00:13 Et un des meilleurs documentaristes français, Sébastien Liffit, s'a fait le choix de la suivre au quotidien dans son service d'oncologie et de soins paléatifs.
00:21 Là, vous l'aurez compris, la mort est partout.
00:23 Et pourtant, Madame Hoffman et son équipe de blouses blanches et de blouses bleues irradient littéralement.
00:29 Le film sort en salle mercredi prochain, il s'intitule "Madame Hoffman", tout simplement.
00:34 Madame Hoffman, c'est vous. Bonjour Sylvie.
00:36 Bonjour.
00:39 Alors la plupart des infirmières tiennent 7 ans, vous avez tenu 40. Qu'est-ce qui vous a fait tenir ?
00:44 Je pense que ce qui m'a fait tenir c'est d'avoir changé régulièrement de pathologie, de service.
00:49 D'abord, j'ai toujours travaillé dans des CHU, donc j'ai appris quotidiennement.

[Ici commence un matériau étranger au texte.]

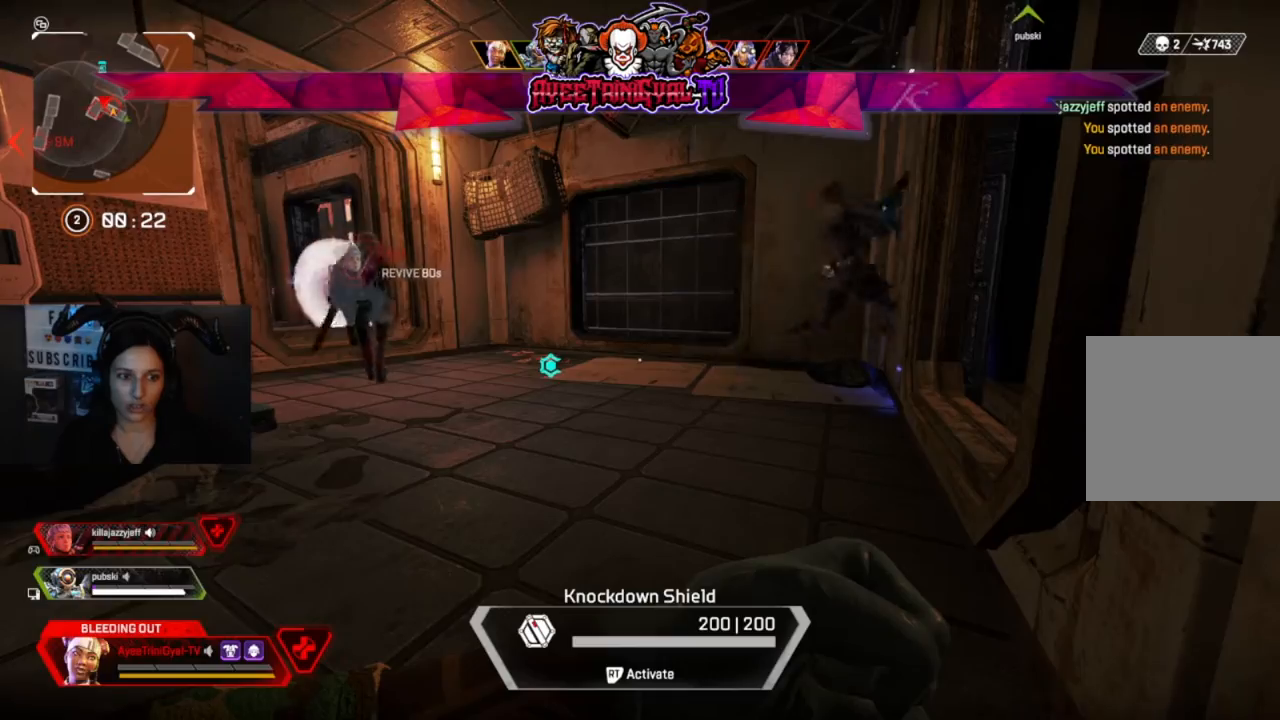
{"buttons": [], "left_stick": "center", "right_stick": "up-left", "events": [[433, "right_stick", "left"], [500, "right_stick", "up-left"]]}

00:54 J'ai fait aussi bien de la réanimation, des soins intensifs, de l'urgence et donc on apprend tout le temps.
01:01 Alors évidemment, Sébastien Liffit filme les derniers mois, le moment où vous allez enfin faire valoir vos droits à la retraite.

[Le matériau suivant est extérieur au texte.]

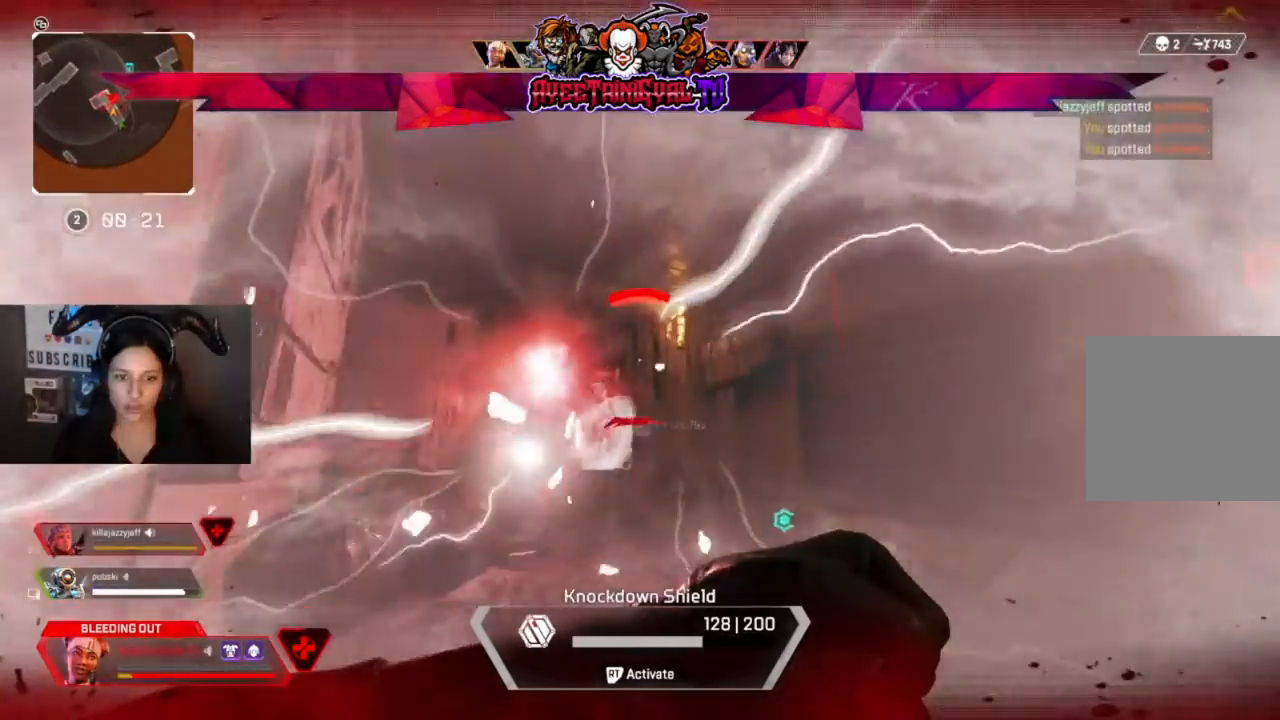
{"buttons": ["R2"], "left_stick": "center", "right_stick": "right", "events": [[500, "right_stick", "right"]]}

01:08 Il y a une grande inquiétude dans le service, qui va vous remplacer ?
01:11 Vous présentez finalement votre remplaçante et vous venez de me dire là dans le couloir qu'elle a tenu quoi ?
01:16 Un an, elle a tenu votre remplaçante ?
01:18 Même pas, elle est partie en burn-out.
01:20 Et il n'y a personne ?
01:21 Et là, en ce moment, ils n'arrivent pas à recruter donc il n'y a personne.
01:24 Voilà, vous le dites tout au long du film, Sylvie Hoffman, ce métier merveilleux que vous avez adoré exercer, il détruit de l'intérieur.
01:33 Pourquoi il détruit de l'intérieur ?
01:34 Parce que c'est le plus beau métier du monde.
01:36 On aide les gens, on sauve des vies.
01:38 Mais comme vous le voyez dans le film, quand vous sauvez une vie, c'est magnifique.
01:43 Quand vous perdez une vie, vous sentez la vie qui s'en va et ça vous détruit de l'intérieur.
01:47 Vous ne pouvez pas oublier, vous n'êtes pas un robot, vous êtes un être humain.
01:51 Donc quand on est un être humain, quand on sent partir une vie, à l'intérieur, on se met beaucoup à la place des autres, à la place des gens, à la place des familles.
01:59 Et au fond de vous, vous êtes détruit.
02:01 C'est le travail de toutes les infirmières.
02:03 Et on culpabilise ?
02:05 On culpabilise tout le temps.
02:07 Comme je le dis dans le film, on peut oublier des noms, on ne peut pas oublier un visage.
02:12 Et vous le dites, c'est un contact charnel.
02:14 C'est-à-dire le rapport que vous avez aux patients qui souffrent, et aux patients à l'agonie, aux patients qui vont jusqu'au bout de ce qui leur reste de vie.
02:24 Parce qu'on voit beaucoup vos mains.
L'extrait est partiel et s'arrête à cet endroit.